__Work task__:
Reproduce the bird flu article from "WHO researchers say" up to and including "possibly 300 million.", substituting "epidemic" for "outbreak".

__Study text__:
━━━━━━━━━━━━━━━━━━━━━━━━━━━━━━

Thursday, September 22, 2005

International epidemiologists and officials of a growing number of countries are concerned that bird flu could mutate into a virulent form of human flu that could kill millions across the globe. They urge a united international front to defend against it.

“It’s coming,” says Dr. Lee Jong-wook, director-general of the World Health Organization (WHO), who urges intensified planning now. “When the pandemic starts, it will simply be too late.”

The latest avian-flu strain, blamed by WHO for 63 deaths in Vietnam, Thailand, Cambodia and Indonesia, has spread to poultry in Russia and Kazakhstan and will almost certainly show up in Western Europe as well, international health specialists predict. Tens of millions of birds, mostly chickens and ducks, have been slaughtered in Asia to prevent spread of the animal strain.

WHO researchers say between 7 million and 100 million humans worldwide could die in such an outbreak. Dr. Michael Osterholm, head of the University of Minnesota’s Center for Infectious Disease Research and Policy, predicts it could kill at least 1.7 million Americans. Worldwide, he foresees at least 180 million deaths and possibly 300 million.

But the operative word is “could.” The disease must first mutate into a strain to affect humans; flu virus mutates with ease, and it could mutate into a killer strain — or into a relatively harmless strain. Some analysts describe Dr. Osterholm’s forecasts as far-fetched, given that only 675,000 Americans died in the 1918 Spanish flu epidemic, when medicine was relatively primitive and between 20 million and 50 million people died worldwide. About 40,000 Americans, mostly the elderly, die of flu in an average year.

━━━━━━━━━━━━━━━━━━━━━━━━━━━━━━

(Dataset entries)
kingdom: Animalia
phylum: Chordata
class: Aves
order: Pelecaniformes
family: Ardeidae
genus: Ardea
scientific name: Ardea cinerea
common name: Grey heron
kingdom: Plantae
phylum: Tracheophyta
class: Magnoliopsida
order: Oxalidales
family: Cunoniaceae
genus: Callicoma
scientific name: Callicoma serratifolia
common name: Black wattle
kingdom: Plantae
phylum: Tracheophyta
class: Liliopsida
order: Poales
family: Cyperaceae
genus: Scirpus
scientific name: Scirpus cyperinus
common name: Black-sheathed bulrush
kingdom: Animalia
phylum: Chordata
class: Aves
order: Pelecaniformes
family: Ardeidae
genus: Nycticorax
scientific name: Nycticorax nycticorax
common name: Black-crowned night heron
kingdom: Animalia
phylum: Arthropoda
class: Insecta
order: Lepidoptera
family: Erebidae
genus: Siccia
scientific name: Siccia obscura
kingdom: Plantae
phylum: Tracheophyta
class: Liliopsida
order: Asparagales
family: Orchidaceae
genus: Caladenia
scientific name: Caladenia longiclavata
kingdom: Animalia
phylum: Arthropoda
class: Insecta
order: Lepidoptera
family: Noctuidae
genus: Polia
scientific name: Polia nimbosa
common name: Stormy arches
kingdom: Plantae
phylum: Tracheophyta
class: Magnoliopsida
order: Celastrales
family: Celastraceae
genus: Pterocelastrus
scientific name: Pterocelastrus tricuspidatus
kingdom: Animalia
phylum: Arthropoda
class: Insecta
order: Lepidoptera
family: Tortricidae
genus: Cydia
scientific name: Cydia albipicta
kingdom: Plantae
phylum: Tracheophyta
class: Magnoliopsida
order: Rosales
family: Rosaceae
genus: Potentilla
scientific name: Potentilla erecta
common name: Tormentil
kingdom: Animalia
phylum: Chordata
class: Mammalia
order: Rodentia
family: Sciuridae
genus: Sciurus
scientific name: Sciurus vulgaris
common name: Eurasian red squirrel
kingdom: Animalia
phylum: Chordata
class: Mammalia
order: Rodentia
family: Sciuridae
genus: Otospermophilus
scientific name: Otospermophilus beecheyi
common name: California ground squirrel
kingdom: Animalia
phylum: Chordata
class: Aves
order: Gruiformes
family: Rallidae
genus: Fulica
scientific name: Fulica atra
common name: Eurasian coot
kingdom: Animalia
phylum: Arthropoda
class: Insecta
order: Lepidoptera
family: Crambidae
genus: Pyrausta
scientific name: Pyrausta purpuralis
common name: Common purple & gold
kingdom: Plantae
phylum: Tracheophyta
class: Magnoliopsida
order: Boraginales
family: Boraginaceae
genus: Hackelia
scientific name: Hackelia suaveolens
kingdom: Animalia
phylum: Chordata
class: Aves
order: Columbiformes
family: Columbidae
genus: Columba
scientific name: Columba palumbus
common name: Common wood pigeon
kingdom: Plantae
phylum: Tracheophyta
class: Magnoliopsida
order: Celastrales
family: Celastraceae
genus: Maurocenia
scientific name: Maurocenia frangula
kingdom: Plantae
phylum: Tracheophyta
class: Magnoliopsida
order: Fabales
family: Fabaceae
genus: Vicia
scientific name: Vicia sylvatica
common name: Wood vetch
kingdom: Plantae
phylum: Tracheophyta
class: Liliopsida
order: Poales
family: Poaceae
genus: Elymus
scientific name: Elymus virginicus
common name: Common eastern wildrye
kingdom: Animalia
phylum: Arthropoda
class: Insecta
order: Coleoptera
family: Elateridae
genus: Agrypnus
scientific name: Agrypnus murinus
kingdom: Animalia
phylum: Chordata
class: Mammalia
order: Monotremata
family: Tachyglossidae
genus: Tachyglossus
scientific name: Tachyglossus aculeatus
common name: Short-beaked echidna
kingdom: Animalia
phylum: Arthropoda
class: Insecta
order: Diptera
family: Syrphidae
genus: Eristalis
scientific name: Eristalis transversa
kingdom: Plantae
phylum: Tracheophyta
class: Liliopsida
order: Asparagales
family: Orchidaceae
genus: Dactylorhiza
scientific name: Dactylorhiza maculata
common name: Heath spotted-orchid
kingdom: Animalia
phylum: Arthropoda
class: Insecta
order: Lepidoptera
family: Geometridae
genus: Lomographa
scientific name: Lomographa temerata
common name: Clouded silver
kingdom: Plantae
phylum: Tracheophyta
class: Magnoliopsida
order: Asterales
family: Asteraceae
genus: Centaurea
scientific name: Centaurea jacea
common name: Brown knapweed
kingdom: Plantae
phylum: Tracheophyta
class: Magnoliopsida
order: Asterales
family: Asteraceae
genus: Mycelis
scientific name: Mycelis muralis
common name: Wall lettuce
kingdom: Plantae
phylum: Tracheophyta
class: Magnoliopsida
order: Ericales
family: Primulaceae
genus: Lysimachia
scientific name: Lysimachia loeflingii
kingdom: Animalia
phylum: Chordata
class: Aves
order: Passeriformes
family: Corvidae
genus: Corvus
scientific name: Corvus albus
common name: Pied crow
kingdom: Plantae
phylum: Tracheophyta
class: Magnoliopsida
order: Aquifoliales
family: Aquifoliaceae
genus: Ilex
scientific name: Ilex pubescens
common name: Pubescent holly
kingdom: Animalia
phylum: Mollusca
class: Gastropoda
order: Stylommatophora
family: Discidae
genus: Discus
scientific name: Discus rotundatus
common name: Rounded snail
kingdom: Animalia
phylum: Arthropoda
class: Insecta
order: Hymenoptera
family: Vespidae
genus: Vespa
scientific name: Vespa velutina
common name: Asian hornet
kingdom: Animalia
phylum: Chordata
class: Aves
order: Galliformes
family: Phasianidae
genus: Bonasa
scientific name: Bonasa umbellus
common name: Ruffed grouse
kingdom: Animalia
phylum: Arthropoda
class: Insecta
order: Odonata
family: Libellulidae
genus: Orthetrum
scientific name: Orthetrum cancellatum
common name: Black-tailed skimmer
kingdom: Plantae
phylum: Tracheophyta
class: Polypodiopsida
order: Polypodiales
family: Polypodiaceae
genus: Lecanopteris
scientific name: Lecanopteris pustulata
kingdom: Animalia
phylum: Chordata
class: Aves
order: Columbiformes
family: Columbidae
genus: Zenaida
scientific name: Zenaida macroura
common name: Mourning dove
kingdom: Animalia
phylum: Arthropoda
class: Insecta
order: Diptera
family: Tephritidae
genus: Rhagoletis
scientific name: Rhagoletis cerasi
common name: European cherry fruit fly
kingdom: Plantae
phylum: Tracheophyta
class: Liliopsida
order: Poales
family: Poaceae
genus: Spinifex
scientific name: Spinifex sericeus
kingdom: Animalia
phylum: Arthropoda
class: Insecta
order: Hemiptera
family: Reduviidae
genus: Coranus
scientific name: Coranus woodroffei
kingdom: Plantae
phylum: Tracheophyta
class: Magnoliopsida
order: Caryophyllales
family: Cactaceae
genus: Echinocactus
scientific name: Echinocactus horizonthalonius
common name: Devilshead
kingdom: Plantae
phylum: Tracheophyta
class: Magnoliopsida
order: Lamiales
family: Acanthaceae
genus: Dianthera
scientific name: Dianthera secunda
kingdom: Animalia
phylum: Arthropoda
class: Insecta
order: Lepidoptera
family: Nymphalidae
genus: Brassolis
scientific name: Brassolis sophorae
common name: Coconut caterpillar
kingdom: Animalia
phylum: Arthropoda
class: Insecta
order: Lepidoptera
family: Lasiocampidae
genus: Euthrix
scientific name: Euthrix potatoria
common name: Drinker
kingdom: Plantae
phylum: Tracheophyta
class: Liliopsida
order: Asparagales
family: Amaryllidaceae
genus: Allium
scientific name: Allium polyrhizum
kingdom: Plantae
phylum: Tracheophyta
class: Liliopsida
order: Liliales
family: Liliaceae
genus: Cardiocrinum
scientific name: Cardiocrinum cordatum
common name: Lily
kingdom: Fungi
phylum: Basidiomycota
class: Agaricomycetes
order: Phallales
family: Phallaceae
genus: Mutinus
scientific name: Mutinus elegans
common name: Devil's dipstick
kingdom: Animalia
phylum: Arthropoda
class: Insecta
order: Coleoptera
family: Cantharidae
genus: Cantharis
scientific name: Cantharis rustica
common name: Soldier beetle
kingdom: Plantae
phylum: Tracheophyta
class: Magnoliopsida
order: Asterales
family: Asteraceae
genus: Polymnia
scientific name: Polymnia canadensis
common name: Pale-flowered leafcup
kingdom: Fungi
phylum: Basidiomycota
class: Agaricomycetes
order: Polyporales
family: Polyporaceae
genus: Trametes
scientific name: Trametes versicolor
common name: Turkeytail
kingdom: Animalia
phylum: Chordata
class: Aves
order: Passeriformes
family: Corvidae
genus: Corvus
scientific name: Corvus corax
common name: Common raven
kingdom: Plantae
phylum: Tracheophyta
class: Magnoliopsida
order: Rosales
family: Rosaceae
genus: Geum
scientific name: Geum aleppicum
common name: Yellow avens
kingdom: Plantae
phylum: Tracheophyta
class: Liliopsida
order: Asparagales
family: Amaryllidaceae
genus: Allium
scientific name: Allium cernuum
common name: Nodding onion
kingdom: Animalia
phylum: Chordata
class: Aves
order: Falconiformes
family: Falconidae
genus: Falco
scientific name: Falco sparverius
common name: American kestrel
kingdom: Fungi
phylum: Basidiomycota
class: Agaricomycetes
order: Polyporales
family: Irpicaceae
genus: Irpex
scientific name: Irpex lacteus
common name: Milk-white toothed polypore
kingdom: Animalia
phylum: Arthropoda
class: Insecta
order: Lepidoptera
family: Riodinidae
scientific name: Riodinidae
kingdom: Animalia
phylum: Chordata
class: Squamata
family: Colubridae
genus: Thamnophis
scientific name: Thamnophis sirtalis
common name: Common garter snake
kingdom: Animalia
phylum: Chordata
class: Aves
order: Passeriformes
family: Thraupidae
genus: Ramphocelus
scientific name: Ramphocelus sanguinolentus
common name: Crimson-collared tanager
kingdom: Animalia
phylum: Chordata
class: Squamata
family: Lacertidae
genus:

━━━━━━━━━━━━━━━━━━━━━━━━━━━━━━

__Answer space__:
WHO researchers say between 7 million and 100 million humans worldwide could die in such an epidemic. Dr. Michael Osterholm, head of the University of Minnesota’s Center for Infectious Disease Research and Policy, predicts it could kill at least 1.7 million Americans. Worldwide, he foresees at least 180 million deaths and possibly 300 million.